A series of records:
+ + + + +

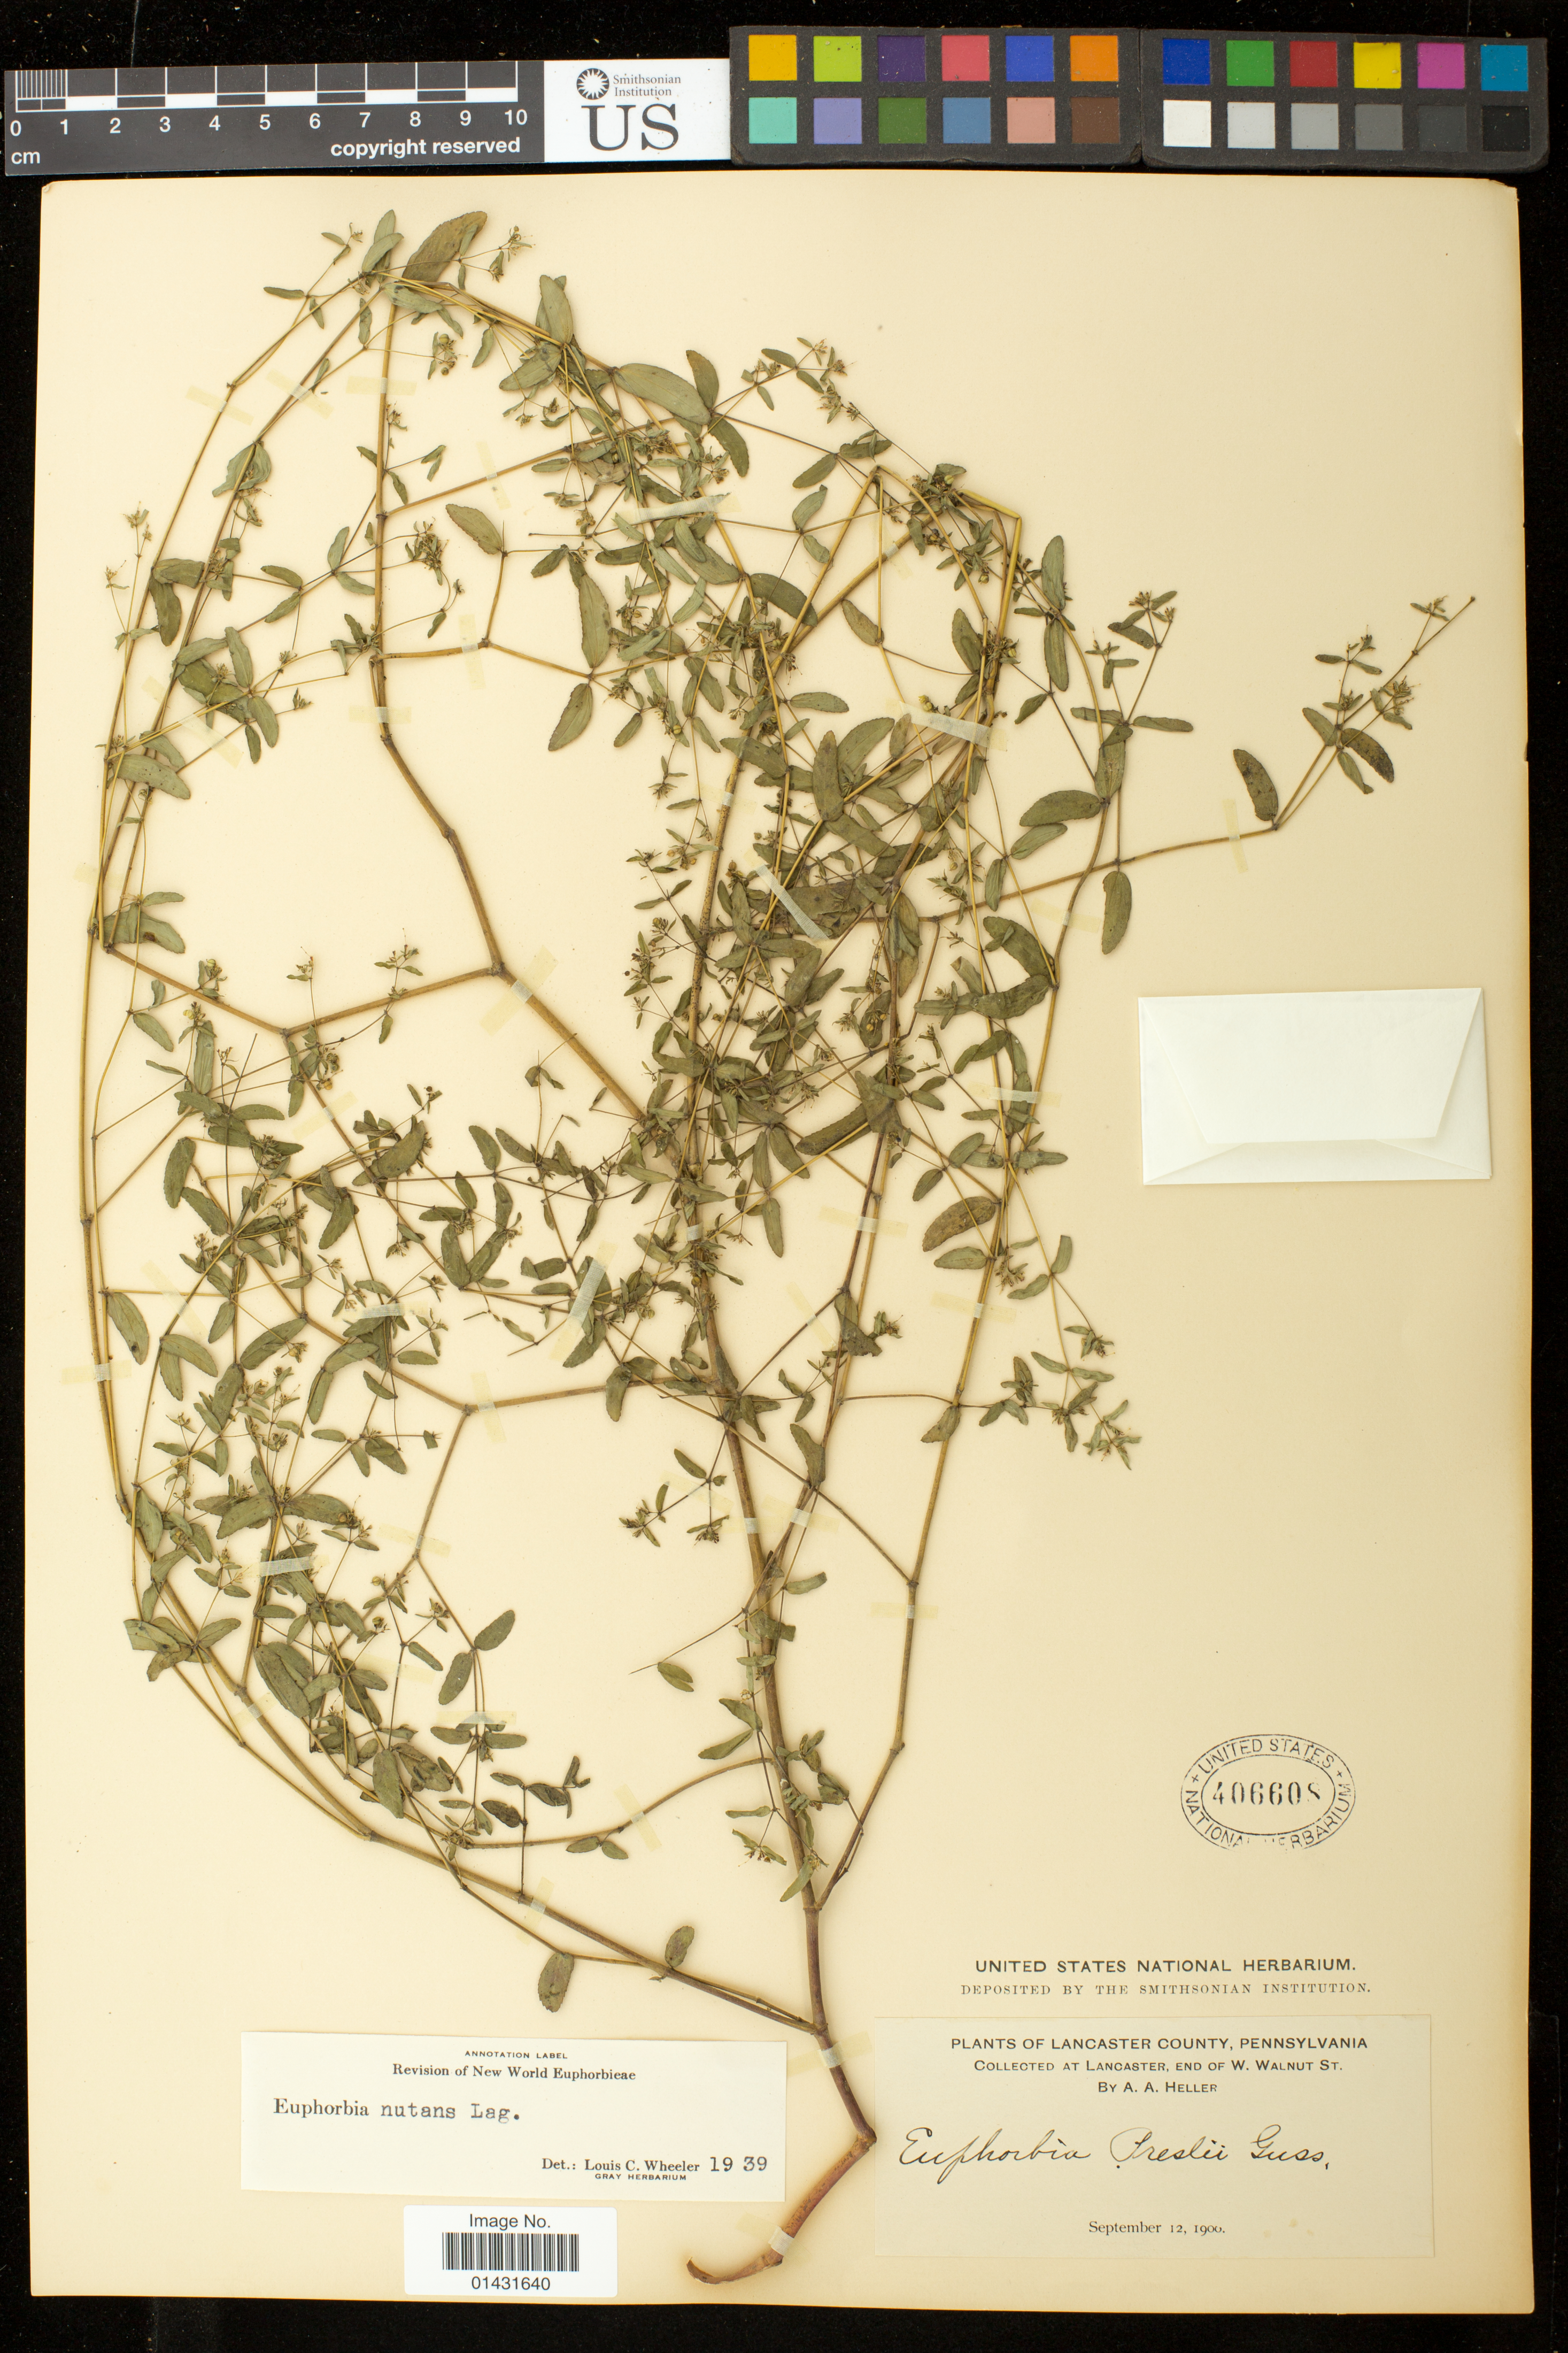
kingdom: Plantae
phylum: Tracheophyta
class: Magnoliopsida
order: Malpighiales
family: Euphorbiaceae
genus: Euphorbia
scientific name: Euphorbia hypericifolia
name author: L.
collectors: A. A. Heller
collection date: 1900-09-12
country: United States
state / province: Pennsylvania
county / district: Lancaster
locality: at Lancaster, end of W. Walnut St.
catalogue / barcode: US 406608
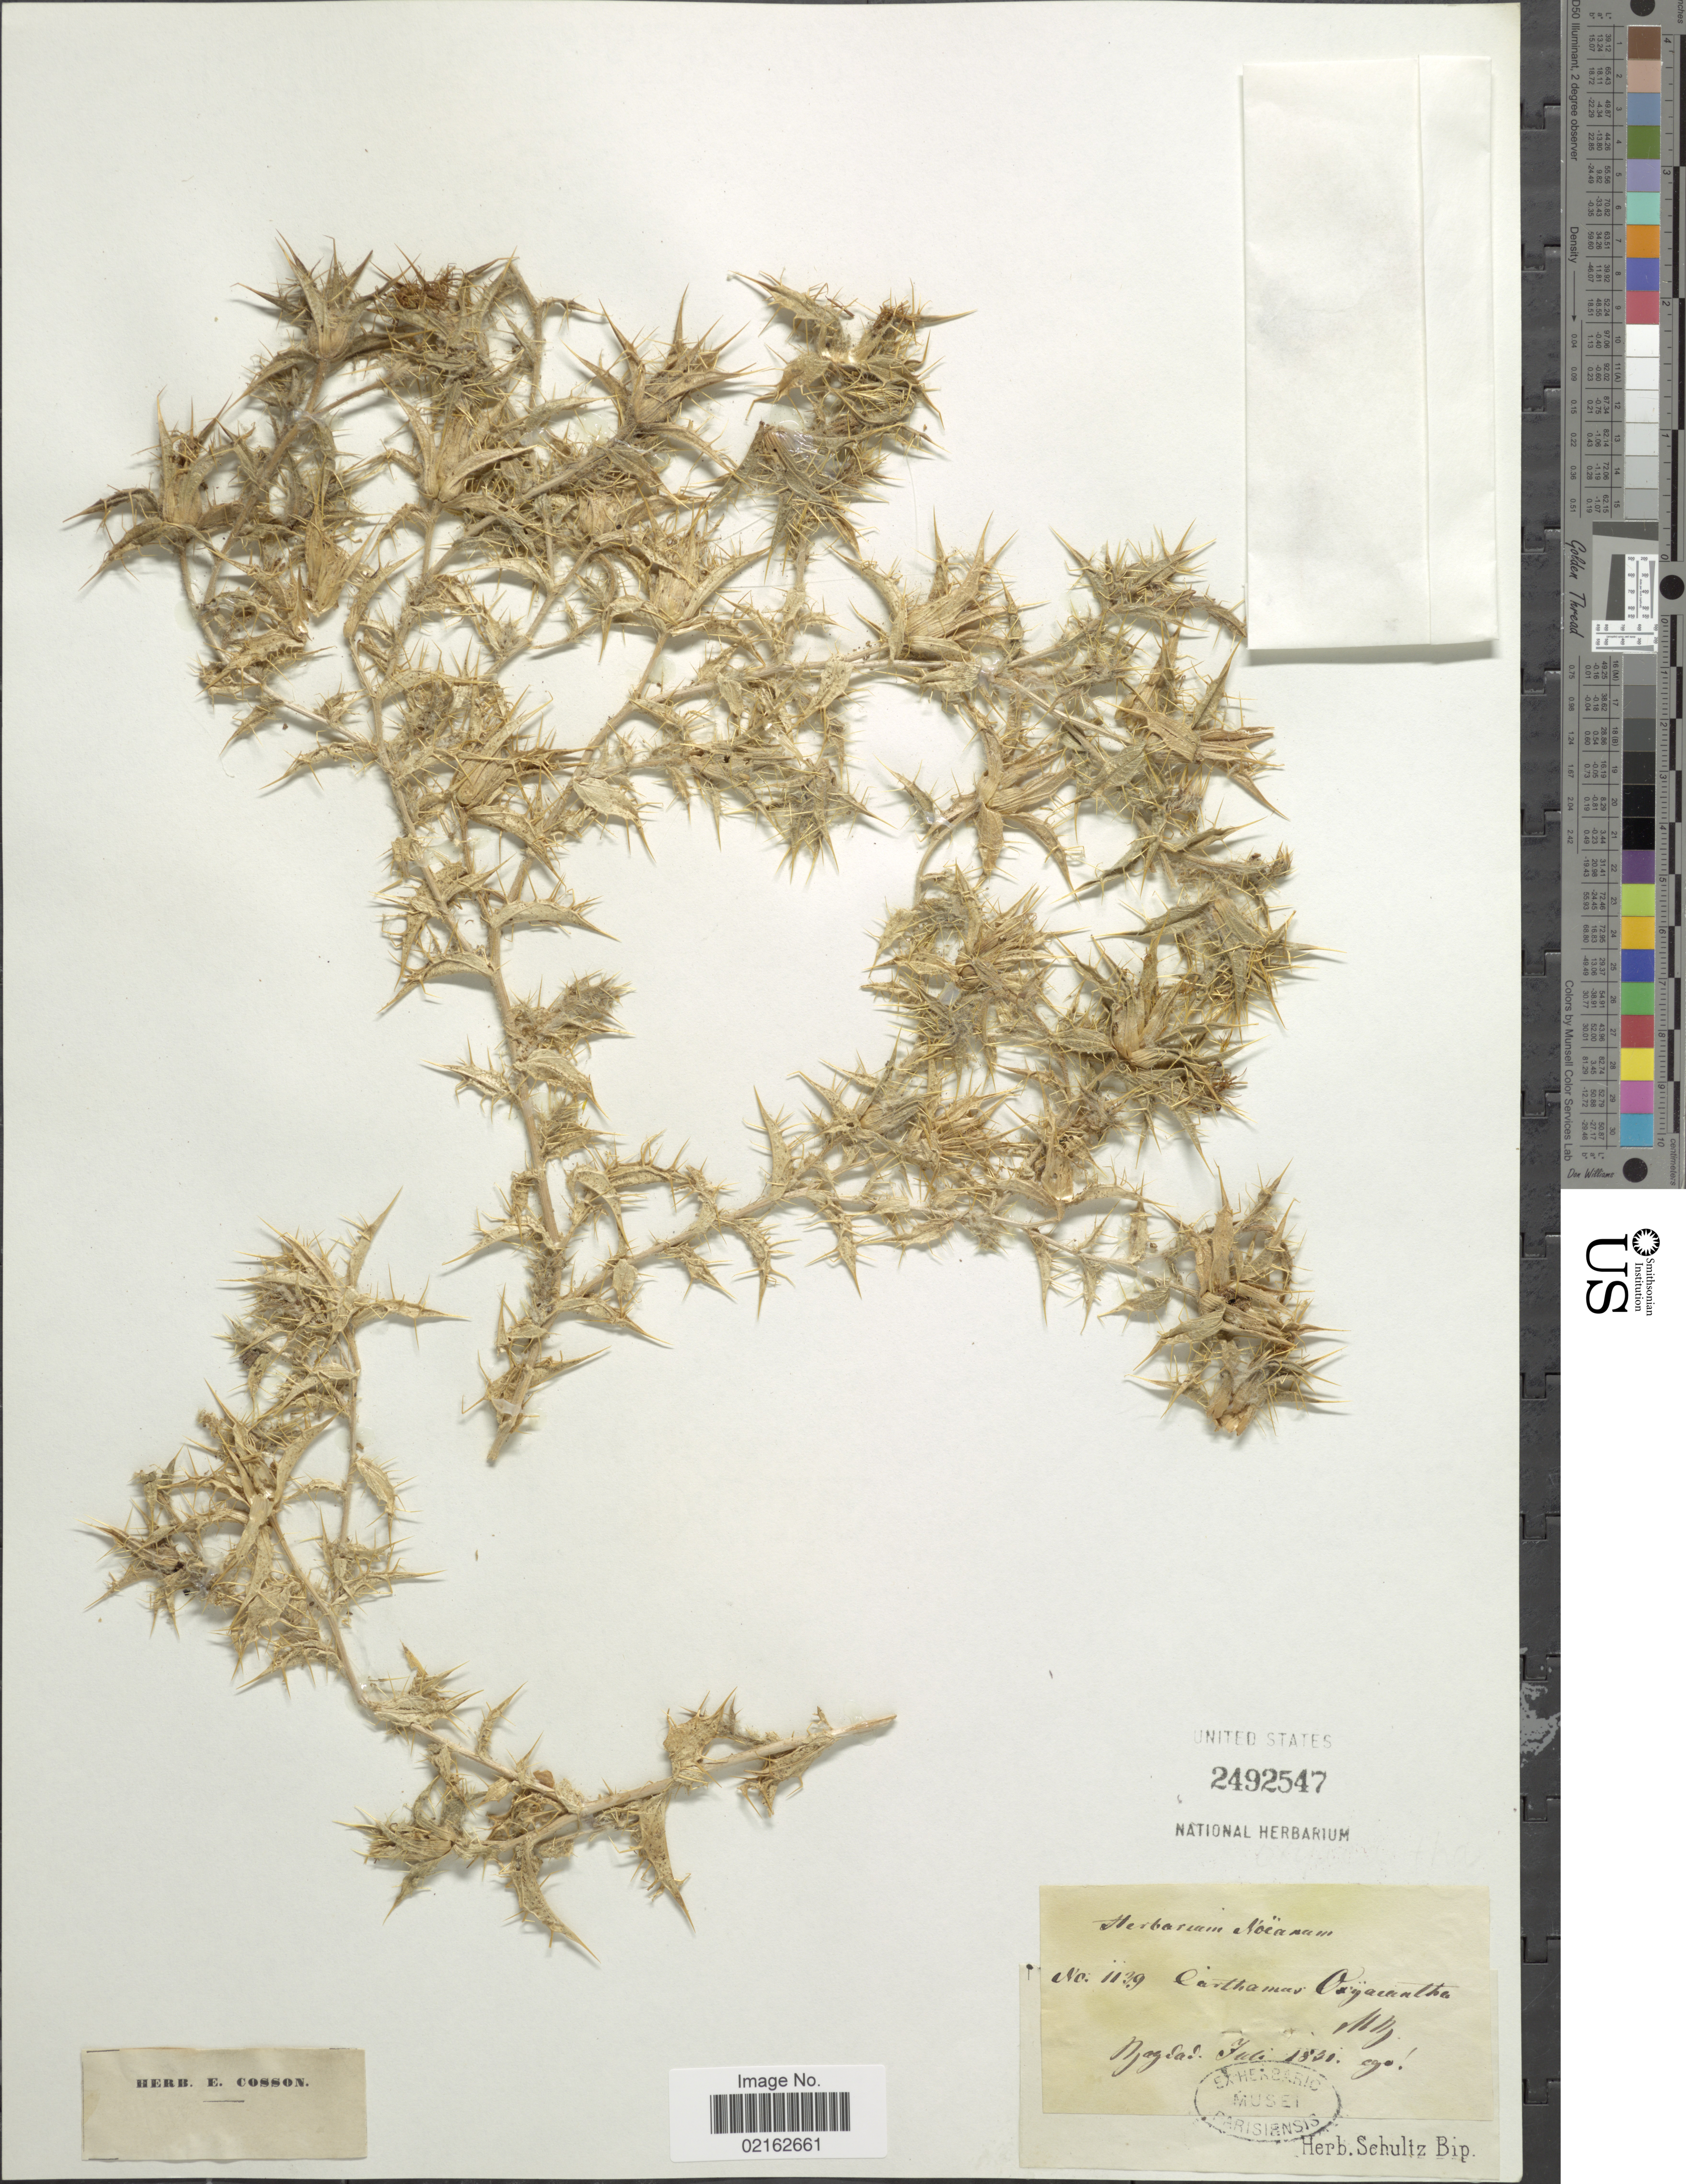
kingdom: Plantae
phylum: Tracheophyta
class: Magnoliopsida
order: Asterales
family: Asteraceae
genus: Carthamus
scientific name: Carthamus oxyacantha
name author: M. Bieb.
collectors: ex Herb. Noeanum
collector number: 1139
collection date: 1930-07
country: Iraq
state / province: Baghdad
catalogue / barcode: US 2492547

+ + + + +

Instructions to follow: Return every line of the data above word for word, leaving out the pictures.

Exercise response:
kingdom: Plantae
phylum: Tracheophyta
class: Magnoliopsida
order: Malpighiales
family: Euphorbiaceae
genus: Euphorbia
scientific name: Euphorbia hypericifolia
name author: L.
collectors: A. A. Heller
collection date: 1900-09-12
country: United States
state / province: Pennsylvania
county / district: Lancaster
locality: at Lancaster, end of W. Walnut St.
catalogue / barcode: US 406608
kingdom: Plantae
phylum: Tracheophyta
class: Magnoliopsida
order: Asterales
family: Asteraceae
genus: Carthamus
scientific name: Carthamus oxyacantha
name author: M. Bieb.
collectors: ex Herb. Noeanum
collector number: 1139
collection date: 1930-07
country: Iraq
state / province: Baghdad
catalogue / barcode: US 2492547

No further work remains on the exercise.